_Task to carry out_:
Reproduce only this stretch of the listing below: from the line with "Ceny platů a financování" through the line with "RTF (Spanish Edition)", exactly as written, with pictures excluded.

_Listed records_:

/---

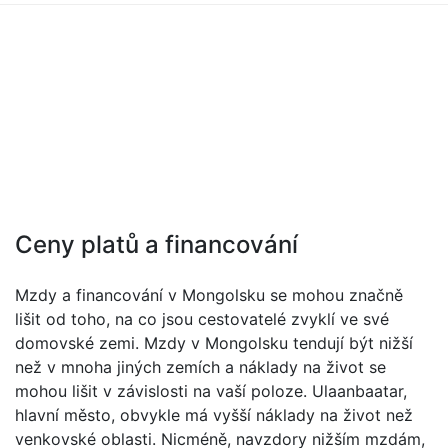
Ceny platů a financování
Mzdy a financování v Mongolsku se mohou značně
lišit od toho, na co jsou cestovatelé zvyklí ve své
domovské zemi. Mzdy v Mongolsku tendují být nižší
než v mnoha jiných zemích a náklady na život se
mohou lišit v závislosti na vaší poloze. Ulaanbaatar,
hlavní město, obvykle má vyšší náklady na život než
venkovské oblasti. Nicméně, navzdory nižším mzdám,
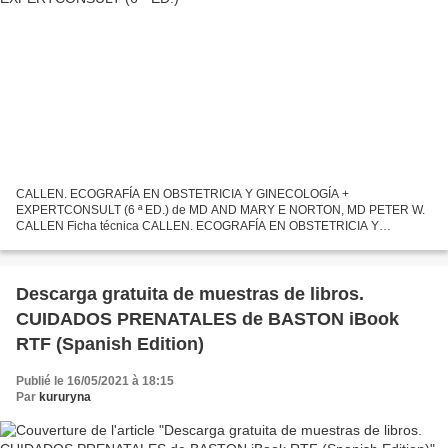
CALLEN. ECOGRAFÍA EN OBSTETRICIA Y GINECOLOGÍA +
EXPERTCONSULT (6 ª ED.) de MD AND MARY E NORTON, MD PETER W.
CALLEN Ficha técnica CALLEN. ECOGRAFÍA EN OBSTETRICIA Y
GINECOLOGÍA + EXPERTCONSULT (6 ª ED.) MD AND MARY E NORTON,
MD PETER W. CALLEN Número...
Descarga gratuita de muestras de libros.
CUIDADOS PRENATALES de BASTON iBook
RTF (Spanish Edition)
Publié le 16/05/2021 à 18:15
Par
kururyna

\---
/---

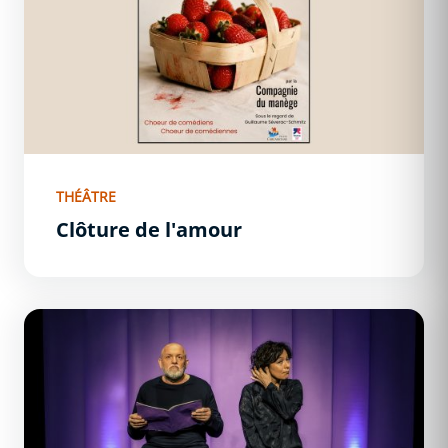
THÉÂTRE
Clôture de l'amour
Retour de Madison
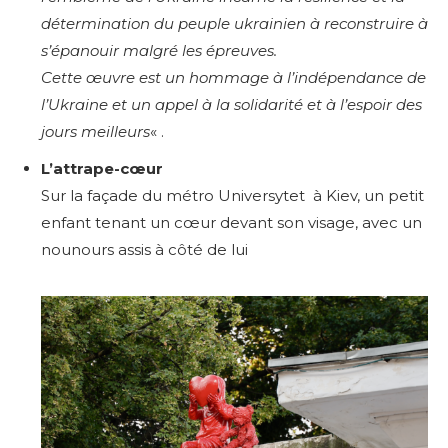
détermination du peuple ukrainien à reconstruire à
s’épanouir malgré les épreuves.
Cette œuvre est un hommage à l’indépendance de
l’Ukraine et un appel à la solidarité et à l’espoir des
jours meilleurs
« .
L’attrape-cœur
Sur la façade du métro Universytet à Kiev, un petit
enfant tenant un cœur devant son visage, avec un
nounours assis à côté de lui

\---

_Result of the exercise_:
Ceny platů a financování
Mzdy a financování v Mongolsku se mohou značně
lišit od toho, na co jsou cestovatelé zvyklí ve své
domovské zemi. Mzdy v Mongolsku tendují být nižší
než v mnoha jiných zemích a náklady na život se
mohou lišit v závislosti na vaší poloze. Ulaanbaatar,
hlavní město, obvykle má vyšší náklady na život než
venkovské oblasti. Nicméně, navzdory nižším mzdám,
CALLEN. ECOGRAFÍA EN OBSTETRICIA Y GINECOLOGÍA +
EXPERTCONSULT (6 ª ED.) de MD AND MARY E NORTON, MD PETER W.
CALLEN Ficha técnica CALLEN. ECOGRAFÍA EN OBSTETRICIA Y
GINECOLOGÍA + EXPERTCONSULT (6 ª ED.) MD AND MARY E NORTON,
MD PETER W. CALLEN Número...
Descarga gratuita de muestras de libros.
CUIDADOS PRENATALES de BASTON iBook
RTF (Spanish Edition)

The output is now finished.